## CHECK YOUR UNDERSTANDING
#1 Rewrite the review of the play TwentyEight from "On a set that" to "in the workday.", using "alarms" in place of "sirens".
#2 According to the review of the play TwentyEight, who are the two actors who play the characters who enter later?
#3 Carry the review of the play TwentyEight forward from where it stops.

## DOCUMENT EXTRACT
[Start of section]

The new play TwentyEight depicts a dystopian future where work, survival, and intimidation are the only constants for black people.
Post Views: 1
In building this world, playwright Tyler English-Beckwith blends aspects of America’s slave-holding past, with dreams of a better life in space.
On a set that suggests a spartan, yet futuristic locale, four actors ( Taji Senior, Oktavea Williams, Kenah Benefield and Jeremy Rashad Brown) dressed in black overalls and work boots move in a way that suggests a step show. The effort feels immense. The gestures desperate. There is no joy. The actors sweat, bend, and pull as if they are an engine of some unseen machine and stopping could mean death.
When sirens blare, the fearful actors raise their hands in the air, cross their wrists behind their back, get down on their knees, and finally, lay on the ground as though put into custody. They repeat these movements until the sirens stop, then go back to work as if nothing happened. The scene is more disturbing because it appears routine, as though knowing the procedure for being arrested is simply one more task in the workday.
Two more characters enter the fray, played by Delanté Keys and Mae Rose Hill. As the other characters teach them to do the work, we learn that black people are fleeing cities like Memphis to reach settlements where they hope to work, be fed, and land a spot on the next shuttle to the Liberian Space Station, where the water is sweet, food is plentiful and black people’s freedom is guaranteed.

[End of section]

## SOURCE INFORMATION
[Start of section]

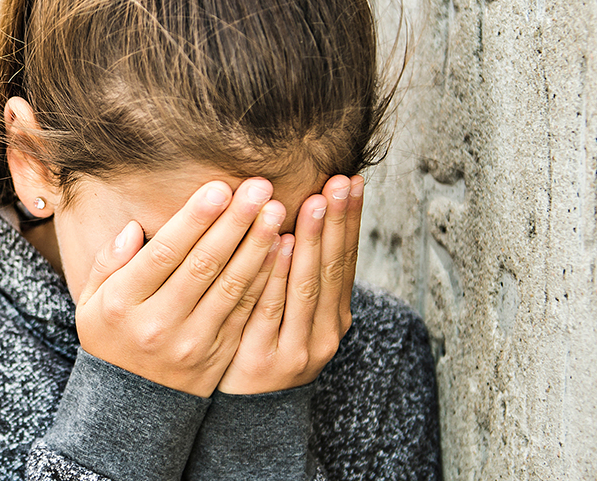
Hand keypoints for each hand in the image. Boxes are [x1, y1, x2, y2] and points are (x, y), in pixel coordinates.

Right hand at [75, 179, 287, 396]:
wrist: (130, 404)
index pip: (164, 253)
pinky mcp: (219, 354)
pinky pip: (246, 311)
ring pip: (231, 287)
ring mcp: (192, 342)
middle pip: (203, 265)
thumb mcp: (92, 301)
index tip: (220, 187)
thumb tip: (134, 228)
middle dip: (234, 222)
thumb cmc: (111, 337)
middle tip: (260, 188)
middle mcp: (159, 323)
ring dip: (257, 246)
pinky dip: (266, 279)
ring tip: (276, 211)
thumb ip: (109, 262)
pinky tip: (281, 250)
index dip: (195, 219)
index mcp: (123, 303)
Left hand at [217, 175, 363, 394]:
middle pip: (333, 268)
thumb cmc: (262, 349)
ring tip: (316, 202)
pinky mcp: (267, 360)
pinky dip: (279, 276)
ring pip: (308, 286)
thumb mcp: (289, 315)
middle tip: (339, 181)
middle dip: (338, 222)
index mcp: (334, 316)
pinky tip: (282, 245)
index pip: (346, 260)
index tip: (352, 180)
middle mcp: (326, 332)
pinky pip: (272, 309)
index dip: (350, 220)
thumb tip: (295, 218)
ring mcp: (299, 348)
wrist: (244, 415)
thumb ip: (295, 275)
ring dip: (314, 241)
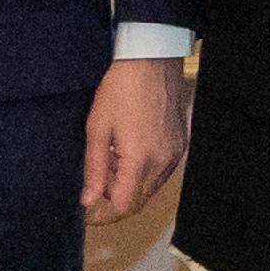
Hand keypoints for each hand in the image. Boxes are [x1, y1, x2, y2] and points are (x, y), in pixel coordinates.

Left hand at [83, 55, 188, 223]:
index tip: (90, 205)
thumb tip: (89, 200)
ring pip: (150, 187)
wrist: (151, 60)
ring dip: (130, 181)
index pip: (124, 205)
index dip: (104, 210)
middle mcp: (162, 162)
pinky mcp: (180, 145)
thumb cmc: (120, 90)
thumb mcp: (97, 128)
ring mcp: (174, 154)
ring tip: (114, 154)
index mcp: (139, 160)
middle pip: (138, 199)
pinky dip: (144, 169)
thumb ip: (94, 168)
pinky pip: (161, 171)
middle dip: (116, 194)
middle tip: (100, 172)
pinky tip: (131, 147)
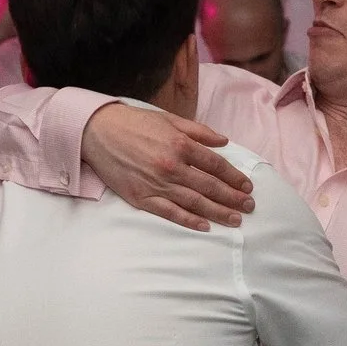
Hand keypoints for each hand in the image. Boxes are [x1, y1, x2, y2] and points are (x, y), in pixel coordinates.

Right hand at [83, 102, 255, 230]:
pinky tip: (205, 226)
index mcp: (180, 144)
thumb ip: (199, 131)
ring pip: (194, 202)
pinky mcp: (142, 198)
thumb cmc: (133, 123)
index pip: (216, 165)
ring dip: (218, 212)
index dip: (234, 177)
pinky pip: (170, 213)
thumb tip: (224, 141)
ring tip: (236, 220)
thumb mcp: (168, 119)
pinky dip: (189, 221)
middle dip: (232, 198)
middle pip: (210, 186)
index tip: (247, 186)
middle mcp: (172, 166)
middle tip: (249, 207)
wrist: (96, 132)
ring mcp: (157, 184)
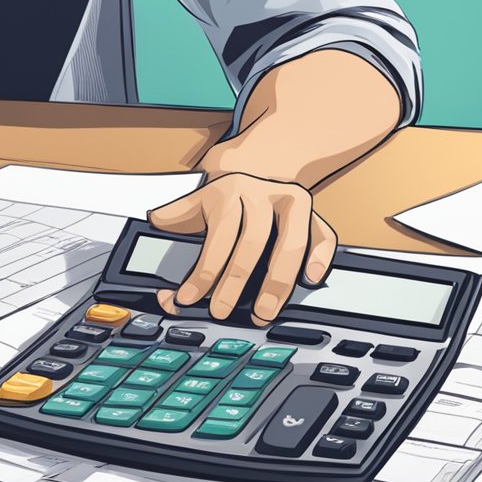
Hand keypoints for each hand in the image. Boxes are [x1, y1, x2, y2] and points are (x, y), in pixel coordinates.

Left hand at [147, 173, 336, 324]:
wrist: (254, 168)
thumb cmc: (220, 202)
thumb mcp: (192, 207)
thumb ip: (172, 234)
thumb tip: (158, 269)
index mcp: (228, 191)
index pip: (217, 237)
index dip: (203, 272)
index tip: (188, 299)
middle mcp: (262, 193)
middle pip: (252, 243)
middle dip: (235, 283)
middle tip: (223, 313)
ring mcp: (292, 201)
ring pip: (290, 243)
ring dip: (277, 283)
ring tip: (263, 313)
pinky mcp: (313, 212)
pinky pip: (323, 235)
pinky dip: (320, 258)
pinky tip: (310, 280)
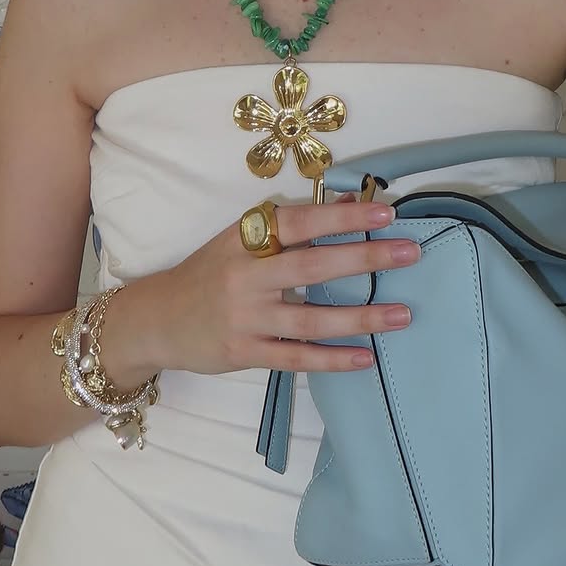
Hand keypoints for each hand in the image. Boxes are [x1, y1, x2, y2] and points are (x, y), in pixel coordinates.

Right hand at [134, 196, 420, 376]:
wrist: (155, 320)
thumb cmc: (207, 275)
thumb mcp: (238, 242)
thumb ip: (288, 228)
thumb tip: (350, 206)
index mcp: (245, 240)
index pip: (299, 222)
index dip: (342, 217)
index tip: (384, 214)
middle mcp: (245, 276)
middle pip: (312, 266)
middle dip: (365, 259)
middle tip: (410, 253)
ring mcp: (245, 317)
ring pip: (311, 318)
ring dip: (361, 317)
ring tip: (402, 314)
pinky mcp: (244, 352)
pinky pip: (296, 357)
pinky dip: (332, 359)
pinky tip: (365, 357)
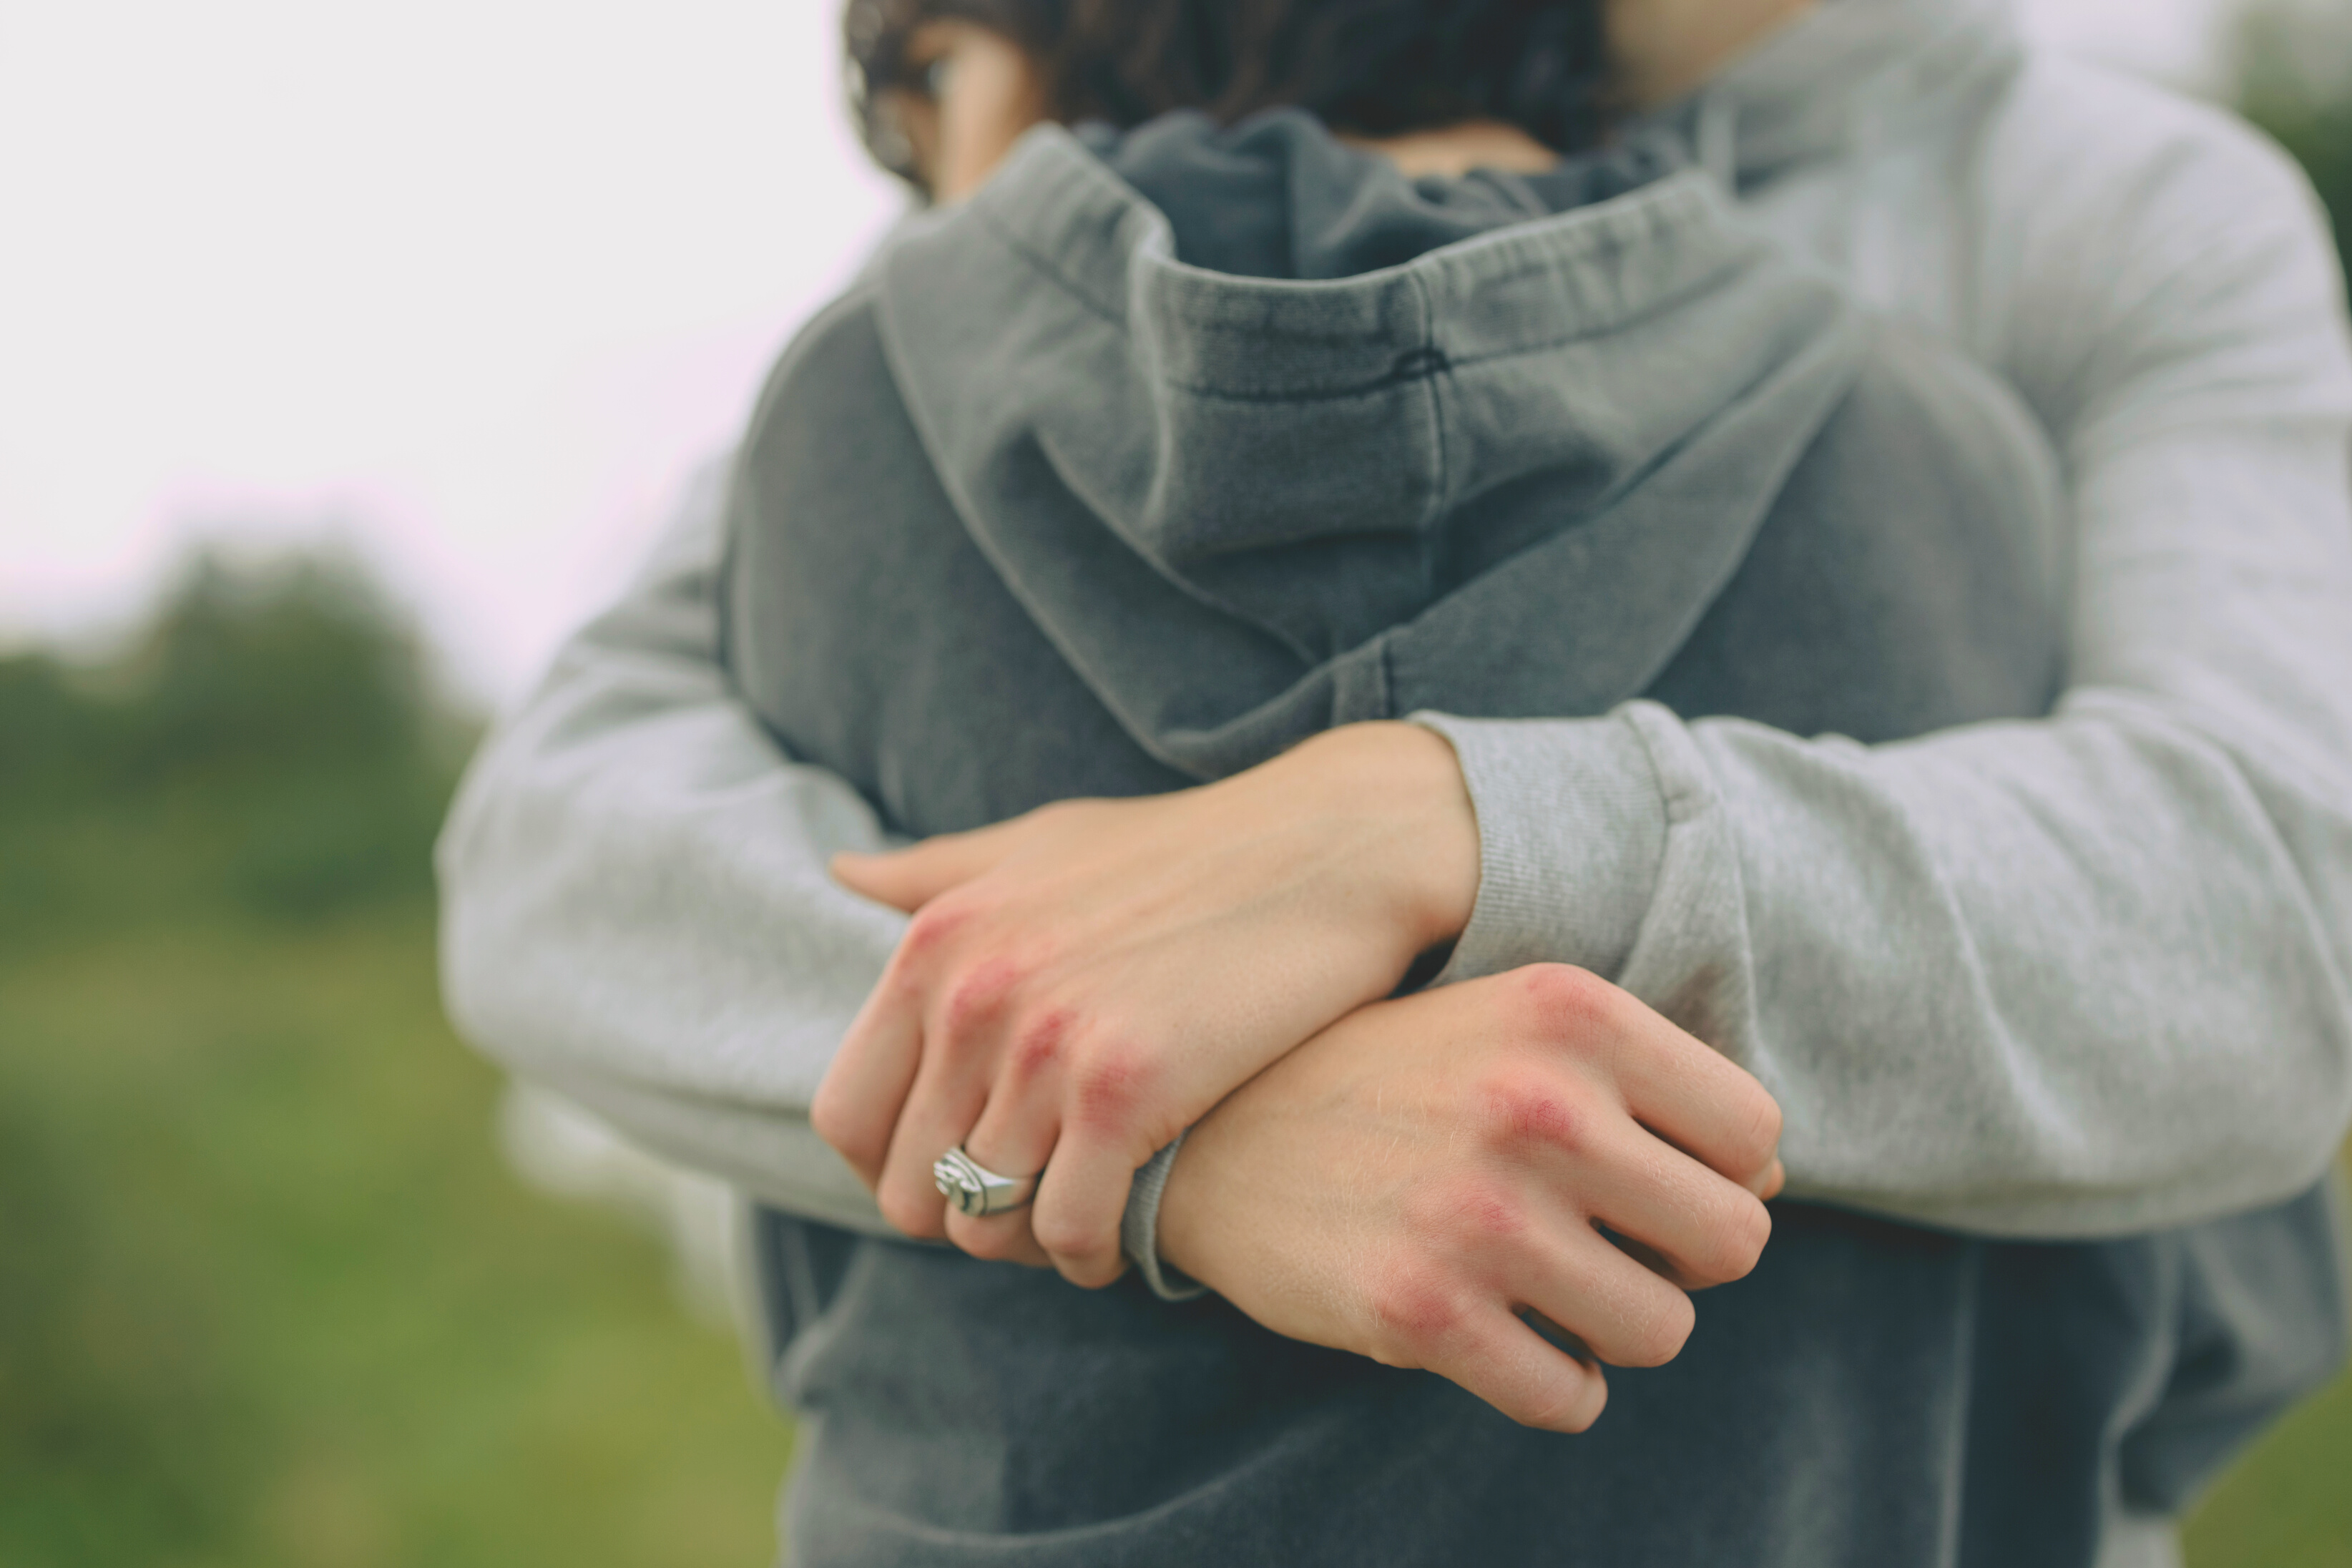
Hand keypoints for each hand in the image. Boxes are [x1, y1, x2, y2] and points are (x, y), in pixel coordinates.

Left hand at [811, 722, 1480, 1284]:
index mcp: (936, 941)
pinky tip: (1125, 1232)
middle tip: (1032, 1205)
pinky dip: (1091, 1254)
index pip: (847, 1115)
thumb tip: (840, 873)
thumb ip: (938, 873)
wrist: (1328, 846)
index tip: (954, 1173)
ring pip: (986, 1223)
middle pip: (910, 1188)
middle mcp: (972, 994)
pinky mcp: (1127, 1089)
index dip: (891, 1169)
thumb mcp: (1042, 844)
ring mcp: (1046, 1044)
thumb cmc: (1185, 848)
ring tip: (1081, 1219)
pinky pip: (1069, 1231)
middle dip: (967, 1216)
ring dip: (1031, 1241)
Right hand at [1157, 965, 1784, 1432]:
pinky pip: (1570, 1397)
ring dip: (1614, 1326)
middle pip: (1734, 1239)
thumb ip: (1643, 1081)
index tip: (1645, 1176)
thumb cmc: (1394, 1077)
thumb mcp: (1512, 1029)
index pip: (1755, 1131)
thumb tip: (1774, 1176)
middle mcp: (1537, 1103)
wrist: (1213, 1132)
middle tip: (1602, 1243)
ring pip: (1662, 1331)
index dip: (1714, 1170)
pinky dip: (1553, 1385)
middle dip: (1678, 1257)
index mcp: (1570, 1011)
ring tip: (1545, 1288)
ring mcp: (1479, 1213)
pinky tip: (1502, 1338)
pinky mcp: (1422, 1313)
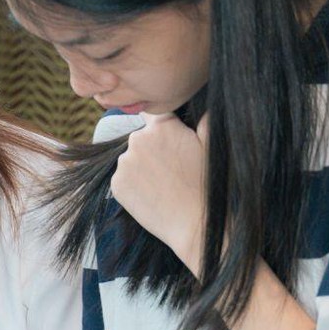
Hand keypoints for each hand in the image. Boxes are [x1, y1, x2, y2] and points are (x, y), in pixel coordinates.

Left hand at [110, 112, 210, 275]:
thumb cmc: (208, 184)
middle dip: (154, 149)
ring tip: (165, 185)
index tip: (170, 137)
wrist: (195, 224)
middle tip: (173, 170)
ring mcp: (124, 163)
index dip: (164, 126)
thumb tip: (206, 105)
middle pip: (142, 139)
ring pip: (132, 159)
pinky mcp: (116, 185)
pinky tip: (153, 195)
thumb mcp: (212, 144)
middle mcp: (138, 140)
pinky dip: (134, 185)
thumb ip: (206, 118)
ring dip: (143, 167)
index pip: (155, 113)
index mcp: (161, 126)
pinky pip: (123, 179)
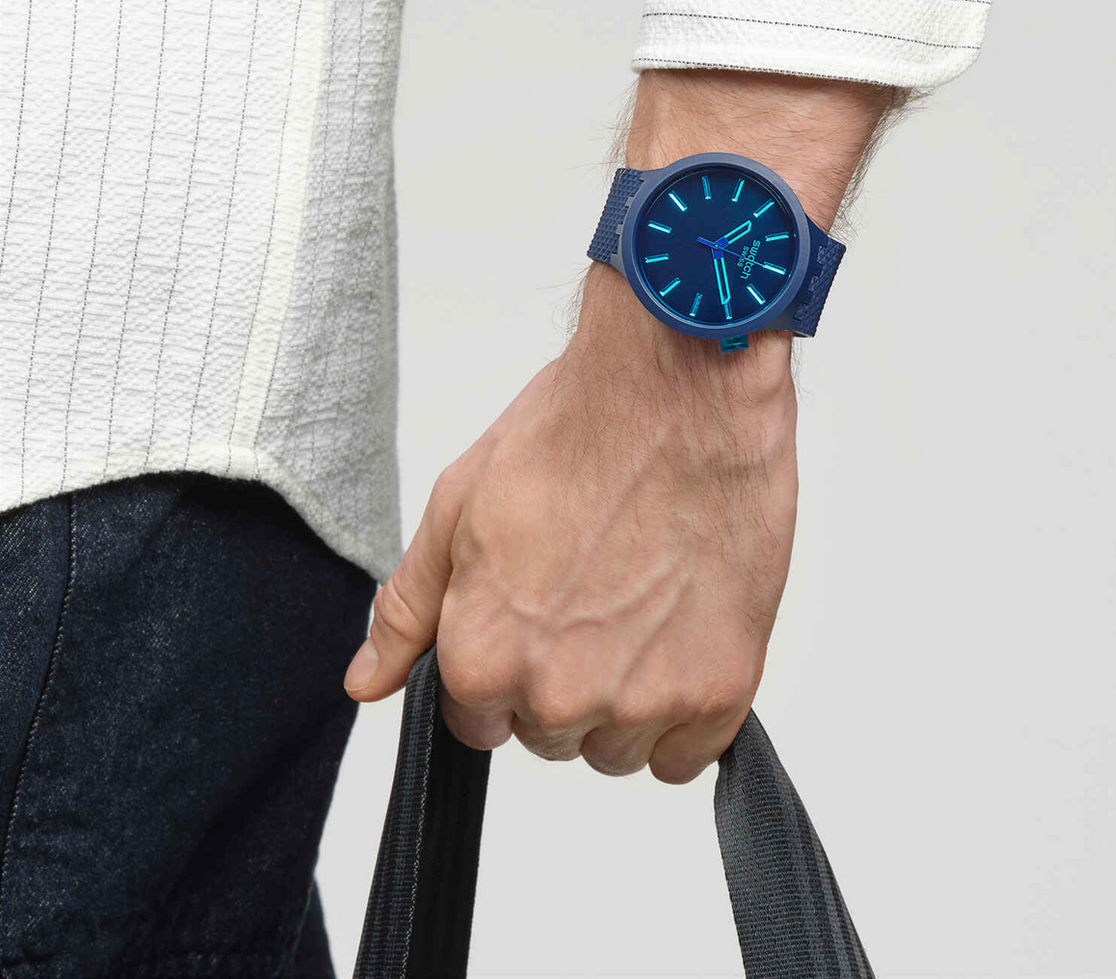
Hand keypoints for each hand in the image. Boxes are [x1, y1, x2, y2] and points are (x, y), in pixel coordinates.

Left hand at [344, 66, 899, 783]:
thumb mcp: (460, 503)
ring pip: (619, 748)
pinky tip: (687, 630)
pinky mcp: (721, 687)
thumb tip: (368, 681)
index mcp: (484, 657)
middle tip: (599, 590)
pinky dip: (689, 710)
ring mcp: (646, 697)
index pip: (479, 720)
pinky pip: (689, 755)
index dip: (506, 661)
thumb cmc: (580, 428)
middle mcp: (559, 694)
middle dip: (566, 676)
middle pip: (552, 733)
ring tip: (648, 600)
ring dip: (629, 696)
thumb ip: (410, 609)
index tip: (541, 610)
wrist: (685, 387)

[End of section]

## RESPONSES TO THE EXERCISE
#1
On a set that suggests a spartan, yet futuristic locale, four actors ( Taji Senior, Oktavea Williams, Kenah Benefield and Jeremy Rashad Brown) dressed in black overalls and work boots move in a way that suggests a step show. The effort feels immense. The gestures desperate. There is no joy. The actors sweat, bend, and pull as if they are an engine of some unseen machine and stopping could mean death.
When alarms blare, the fearful actors raise their hands in the air, cross their wrists behind their back, get down on their knees, and finally, lay on the ground as though put into custody. They repeat these movements until the alarms stop, then go back to work as if nothing happened. The scene is more disturbing because it appears routine, as though knowing the procedure for being arrested is simply one more task in the workday.

#2 Delanté Keys and Mae Rose Hill.

#3
It’s up to the viewer to decide what’s true for the intrepid wannabe space travelers and what is simply a delusion that helps them make it through the day.
The characters in the play don’t have all the answers. They don’t even know if they will get to go to the space station. Much of the plays’ conflict centers on their beliefs about their futures, faith and purpose.
What is freedom? When does the struggle end? Why aren’t we valued?
English-Beckwith who co-directs the show with Matrex Kilgore, says audiences should come to the theatre expecting to work. Perhaps that’s because the world of TwentyEight makes the audience feel as anxious and desperate as the cast of characters who inhabit it. Many of their questions resonate in current black life. What is freedom? When does the struggle end? Why aren’t we valued?
One thing TwentyEight makes clear is that without our own ventures, shared determination and united efforts, the trappings of our enslaved past continue to be a possible future.
TwentyEight continues on stage at The Vortex through August 19, with post-show discussions August 12 and 18.